A limitation of all thyroid studies is that the ‘gold standard’ (H&E examination) used to classify thyroid neoplasms as benign or malignant is flawed. Approximately half of our carcinomas had demonstrated metastases, and there was no difference in the immunohistochemical profile of those with metastases or without metastasis. To the best of our knowledge, none of the adenomas or tumors of ‘undetermined malignant potential’ have metastasized (data not shown). While presence of metastasis confirms malignancy, lack of metastasis does not rule it out. Thus, benign lesions may be difficult to differentiate from malignant tumors that did not metastasize and may have been cured by treatment. In the current study, all thyroid lesions were initially diagnosed by a staff pathologist and then reviewed by one of the authors (MLP).
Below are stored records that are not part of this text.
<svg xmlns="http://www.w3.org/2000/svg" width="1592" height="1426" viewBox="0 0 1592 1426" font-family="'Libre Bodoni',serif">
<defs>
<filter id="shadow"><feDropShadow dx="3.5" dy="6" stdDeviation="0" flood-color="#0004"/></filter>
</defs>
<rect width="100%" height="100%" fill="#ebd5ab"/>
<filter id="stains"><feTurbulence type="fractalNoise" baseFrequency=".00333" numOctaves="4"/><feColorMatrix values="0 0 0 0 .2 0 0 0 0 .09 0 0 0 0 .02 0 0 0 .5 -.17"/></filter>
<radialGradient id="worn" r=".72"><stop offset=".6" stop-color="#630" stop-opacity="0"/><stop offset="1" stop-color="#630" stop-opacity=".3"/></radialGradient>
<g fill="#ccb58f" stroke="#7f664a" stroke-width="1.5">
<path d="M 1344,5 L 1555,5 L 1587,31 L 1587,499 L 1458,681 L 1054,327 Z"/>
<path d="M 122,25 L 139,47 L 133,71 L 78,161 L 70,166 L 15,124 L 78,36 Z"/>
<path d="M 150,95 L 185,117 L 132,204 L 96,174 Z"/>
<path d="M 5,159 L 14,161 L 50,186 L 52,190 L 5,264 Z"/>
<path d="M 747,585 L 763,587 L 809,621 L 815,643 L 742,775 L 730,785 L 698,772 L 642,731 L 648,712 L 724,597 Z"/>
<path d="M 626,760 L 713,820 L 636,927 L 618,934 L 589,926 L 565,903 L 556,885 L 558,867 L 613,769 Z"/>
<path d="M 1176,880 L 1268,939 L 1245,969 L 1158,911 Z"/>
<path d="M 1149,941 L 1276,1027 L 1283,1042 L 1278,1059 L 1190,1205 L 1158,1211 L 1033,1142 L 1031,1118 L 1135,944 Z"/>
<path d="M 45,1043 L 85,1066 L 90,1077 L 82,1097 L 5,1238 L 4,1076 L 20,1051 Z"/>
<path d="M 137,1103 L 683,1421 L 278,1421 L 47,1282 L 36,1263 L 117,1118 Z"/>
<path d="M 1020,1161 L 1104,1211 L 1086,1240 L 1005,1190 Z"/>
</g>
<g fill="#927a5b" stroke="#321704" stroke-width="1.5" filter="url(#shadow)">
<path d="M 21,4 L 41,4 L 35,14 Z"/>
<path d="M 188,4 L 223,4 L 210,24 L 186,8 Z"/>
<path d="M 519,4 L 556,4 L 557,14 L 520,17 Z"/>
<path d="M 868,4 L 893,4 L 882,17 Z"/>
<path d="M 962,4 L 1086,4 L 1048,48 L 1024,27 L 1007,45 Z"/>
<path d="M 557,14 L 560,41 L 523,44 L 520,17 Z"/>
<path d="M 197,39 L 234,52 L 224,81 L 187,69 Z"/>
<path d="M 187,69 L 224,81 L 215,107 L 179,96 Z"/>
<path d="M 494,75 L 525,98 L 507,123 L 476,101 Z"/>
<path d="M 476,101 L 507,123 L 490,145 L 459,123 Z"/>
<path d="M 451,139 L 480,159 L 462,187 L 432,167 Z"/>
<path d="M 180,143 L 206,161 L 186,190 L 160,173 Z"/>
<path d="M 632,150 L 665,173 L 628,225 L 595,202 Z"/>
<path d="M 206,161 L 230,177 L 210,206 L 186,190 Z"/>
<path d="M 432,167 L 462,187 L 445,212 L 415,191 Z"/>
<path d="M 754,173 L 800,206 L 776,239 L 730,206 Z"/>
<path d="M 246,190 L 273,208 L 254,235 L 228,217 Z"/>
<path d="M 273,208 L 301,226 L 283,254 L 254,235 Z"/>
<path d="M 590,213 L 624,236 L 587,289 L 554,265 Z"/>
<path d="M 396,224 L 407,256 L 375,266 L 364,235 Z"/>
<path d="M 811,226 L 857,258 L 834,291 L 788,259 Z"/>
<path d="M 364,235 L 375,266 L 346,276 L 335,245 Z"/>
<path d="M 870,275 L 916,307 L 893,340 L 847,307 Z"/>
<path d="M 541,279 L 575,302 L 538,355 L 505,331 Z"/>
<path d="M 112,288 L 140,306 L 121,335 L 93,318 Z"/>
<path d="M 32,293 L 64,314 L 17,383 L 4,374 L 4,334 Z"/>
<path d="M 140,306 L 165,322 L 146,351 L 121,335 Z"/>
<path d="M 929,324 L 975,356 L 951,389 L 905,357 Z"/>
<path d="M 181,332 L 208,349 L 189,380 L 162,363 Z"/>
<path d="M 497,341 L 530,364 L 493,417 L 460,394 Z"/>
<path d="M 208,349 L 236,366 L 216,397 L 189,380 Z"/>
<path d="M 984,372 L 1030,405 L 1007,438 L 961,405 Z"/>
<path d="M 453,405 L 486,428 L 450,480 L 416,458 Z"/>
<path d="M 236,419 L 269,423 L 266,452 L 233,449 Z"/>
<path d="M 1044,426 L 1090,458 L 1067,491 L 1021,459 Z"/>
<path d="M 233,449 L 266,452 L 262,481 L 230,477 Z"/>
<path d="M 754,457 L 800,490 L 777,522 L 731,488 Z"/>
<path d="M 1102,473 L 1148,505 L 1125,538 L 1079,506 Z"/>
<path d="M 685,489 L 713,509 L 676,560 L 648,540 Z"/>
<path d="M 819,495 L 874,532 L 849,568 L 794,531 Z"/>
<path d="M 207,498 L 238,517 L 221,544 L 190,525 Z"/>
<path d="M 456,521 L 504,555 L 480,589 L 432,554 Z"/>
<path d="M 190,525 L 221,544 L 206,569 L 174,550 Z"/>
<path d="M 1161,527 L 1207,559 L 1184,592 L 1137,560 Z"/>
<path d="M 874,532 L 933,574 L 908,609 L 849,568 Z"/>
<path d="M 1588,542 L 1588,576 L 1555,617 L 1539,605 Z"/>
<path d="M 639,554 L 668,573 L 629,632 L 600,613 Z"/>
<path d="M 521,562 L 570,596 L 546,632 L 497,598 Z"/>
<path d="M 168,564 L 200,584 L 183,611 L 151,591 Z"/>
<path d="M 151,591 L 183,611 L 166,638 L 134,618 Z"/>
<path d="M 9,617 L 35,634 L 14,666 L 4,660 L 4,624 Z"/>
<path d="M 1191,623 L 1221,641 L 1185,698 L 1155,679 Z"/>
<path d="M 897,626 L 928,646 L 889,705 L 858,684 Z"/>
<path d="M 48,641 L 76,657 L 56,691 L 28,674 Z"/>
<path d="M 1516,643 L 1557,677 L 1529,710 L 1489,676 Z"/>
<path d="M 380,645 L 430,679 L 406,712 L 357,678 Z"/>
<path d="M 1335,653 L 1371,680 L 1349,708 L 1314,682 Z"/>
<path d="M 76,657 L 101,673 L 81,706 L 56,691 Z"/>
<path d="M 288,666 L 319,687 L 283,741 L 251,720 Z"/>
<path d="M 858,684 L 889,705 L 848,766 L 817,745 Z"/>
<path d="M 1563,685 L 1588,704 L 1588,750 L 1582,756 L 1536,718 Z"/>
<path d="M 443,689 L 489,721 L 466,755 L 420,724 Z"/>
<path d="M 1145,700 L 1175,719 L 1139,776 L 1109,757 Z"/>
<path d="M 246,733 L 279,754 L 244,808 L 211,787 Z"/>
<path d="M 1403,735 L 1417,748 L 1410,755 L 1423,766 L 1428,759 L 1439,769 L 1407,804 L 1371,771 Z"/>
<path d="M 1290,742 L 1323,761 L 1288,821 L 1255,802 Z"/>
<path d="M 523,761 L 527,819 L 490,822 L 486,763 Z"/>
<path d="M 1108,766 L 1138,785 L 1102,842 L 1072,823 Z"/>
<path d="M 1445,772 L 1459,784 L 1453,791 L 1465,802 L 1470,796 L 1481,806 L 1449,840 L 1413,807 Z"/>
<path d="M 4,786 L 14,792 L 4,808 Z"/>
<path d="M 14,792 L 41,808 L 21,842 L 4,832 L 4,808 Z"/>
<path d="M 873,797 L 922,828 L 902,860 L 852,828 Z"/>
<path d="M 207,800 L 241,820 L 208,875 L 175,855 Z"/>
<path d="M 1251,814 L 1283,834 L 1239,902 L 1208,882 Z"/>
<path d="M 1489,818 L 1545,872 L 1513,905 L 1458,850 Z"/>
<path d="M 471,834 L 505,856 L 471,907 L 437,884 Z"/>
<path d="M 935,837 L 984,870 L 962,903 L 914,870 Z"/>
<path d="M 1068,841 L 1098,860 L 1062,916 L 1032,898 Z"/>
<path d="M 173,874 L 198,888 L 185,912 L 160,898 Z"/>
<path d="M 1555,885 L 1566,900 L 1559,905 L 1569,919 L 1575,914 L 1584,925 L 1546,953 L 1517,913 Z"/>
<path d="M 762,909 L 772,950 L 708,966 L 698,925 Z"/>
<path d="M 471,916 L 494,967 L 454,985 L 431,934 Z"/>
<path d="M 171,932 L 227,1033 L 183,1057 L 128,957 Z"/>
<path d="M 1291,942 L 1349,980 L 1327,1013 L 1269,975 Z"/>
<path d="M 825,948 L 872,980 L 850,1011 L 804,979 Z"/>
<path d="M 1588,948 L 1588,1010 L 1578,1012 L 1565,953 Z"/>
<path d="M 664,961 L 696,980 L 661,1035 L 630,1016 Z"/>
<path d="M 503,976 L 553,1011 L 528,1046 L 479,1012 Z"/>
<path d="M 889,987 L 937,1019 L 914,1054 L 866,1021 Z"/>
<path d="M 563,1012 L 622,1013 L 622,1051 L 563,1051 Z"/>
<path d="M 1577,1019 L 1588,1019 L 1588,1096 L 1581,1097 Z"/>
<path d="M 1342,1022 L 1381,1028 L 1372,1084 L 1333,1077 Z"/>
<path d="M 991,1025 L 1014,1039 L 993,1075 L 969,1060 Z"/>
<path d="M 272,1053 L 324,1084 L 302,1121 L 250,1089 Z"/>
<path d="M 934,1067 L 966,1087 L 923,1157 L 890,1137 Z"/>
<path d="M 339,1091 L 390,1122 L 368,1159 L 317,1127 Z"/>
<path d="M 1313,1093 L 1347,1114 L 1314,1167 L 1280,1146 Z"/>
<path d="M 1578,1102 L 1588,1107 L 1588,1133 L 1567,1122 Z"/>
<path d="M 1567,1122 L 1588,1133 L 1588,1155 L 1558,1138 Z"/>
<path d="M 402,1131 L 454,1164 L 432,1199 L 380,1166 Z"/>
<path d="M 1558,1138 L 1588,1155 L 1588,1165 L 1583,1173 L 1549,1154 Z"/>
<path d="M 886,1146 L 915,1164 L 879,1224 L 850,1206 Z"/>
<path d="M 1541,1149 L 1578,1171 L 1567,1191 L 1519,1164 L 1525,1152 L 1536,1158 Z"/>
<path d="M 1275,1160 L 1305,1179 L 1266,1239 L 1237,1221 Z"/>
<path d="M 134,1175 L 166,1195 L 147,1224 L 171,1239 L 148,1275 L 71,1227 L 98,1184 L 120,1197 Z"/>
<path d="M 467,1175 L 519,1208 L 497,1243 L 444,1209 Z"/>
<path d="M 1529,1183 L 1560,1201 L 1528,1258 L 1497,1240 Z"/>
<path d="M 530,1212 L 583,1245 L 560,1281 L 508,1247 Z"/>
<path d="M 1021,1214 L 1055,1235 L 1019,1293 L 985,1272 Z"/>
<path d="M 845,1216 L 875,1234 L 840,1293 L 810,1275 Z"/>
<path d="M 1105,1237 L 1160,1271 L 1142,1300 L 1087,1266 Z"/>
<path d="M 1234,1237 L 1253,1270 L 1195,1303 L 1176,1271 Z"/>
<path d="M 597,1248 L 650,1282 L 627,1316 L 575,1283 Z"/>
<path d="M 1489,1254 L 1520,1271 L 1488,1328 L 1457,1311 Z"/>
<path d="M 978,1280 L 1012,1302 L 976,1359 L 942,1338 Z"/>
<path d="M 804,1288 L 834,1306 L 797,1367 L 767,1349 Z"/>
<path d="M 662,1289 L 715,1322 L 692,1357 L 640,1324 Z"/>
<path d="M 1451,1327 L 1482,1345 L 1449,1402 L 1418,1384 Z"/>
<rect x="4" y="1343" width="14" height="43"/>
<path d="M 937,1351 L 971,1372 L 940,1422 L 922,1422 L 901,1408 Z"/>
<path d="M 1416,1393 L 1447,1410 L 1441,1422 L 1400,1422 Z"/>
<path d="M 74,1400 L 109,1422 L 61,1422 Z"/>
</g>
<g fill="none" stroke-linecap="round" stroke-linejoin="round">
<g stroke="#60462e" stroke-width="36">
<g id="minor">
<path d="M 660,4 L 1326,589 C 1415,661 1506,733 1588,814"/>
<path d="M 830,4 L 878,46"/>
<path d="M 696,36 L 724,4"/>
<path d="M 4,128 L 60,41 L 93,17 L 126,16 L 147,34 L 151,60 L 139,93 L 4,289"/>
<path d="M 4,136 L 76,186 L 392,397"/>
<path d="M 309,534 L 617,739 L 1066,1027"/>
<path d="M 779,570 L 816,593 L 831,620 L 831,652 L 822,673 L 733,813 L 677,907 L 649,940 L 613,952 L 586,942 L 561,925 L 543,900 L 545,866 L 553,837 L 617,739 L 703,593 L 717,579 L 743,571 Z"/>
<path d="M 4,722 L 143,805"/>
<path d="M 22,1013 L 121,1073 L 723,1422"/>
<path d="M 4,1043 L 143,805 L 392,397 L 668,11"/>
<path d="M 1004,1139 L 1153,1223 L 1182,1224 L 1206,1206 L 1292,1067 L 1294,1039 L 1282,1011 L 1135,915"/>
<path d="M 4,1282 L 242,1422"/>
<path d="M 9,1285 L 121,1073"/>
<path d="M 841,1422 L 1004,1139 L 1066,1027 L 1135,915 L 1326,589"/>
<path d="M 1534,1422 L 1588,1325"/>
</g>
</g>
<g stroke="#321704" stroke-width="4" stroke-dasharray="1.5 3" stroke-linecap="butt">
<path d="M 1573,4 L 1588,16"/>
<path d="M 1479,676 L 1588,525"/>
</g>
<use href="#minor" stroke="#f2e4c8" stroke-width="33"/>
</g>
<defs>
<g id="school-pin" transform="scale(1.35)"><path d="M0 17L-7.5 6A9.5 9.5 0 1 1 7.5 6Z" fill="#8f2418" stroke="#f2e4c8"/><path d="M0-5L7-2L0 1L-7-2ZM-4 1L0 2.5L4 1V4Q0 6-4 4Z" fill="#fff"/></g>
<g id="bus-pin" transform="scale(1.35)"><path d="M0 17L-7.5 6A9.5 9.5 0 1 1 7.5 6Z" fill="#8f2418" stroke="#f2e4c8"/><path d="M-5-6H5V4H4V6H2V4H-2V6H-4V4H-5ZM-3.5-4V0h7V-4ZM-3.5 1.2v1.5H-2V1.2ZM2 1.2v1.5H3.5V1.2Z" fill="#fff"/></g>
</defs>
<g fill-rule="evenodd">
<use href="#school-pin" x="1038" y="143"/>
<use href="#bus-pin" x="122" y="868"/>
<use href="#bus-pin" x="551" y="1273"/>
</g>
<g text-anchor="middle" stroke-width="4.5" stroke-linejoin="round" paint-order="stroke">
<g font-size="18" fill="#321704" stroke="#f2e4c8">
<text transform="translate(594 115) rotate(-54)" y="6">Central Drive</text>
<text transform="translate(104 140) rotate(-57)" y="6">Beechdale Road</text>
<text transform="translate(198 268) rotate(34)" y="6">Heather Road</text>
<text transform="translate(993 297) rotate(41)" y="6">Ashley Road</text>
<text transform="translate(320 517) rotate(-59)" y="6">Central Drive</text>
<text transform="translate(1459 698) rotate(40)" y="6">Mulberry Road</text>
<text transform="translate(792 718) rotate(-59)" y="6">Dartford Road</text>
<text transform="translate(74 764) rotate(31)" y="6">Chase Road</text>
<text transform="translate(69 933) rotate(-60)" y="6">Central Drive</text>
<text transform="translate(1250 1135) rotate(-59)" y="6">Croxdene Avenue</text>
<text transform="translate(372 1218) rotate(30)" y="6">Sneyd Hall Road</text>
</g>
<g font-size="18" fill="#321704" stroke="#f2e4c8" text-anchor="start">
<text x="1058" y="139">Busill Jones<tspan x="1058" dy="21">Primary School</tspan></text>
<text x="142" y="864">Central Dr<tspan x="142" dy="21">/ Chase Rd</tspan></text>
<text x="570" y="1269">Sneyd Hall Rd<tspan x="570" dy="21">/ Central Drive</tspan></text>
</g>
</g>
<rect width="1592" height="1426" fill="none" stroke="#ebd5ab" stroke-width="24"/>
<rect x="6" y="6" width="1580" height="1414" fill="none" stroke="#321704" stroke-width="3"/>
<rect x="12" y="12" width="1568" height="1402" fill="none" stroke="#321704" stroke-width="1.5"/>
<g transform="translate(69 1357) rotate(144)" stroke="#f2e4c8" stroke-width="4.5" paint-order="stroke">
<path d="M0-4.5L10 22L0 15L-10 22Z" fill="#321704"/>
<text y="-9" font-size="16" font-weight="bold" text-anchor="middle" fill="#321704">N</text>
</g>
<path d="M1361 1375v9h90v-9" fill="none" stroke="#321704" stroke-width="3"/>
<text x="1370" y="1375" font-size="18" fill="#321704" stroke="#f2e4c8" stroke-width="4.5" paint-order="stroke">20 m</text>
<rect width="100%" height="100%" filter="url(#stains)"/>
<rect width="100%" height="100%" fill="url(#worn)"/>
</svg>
We made an attempt to include unequivocal cases, reserving the term ‘undetermined malignant potential’ for tumors that could not be definitively categorize as benign or malignant.

In conclusion, GAL3, FN1, HBME1, CITED1 and CK19 were expressed in all follicular cell-derived carcinomas. Their expression was helpful in differentiating adenomas from carcinomas, especially those with follicular architecture, that is, follicular variants of papillary carcinoma, follicular carcinoma and Hürthle cell carcinoma. An immunohistochemical panel consisting of GAL3, FN1 and HBME1 was 100% sensitive for carcinomas. The phenotype FN1+GAL3+ or FN1+HBME1+ was diagnostic of carcinoma, while the phenotype FN1−GAL3− or FN1−HBME1− was highly specific of adenoma. CITED1 and HBME1 were significantly associated with papillary thyroid carcinoma and were helpful in differentiating follicular variants of papillary carcinoma from follicular carcinoma and Hürthle cell carcinoma. However, many of the proteins, for example, GAL3, CITED1 and CK19 were expressed focally in goiters. These markers need to be used in combination with one another, and in conjunction with careful morphologic evaluation.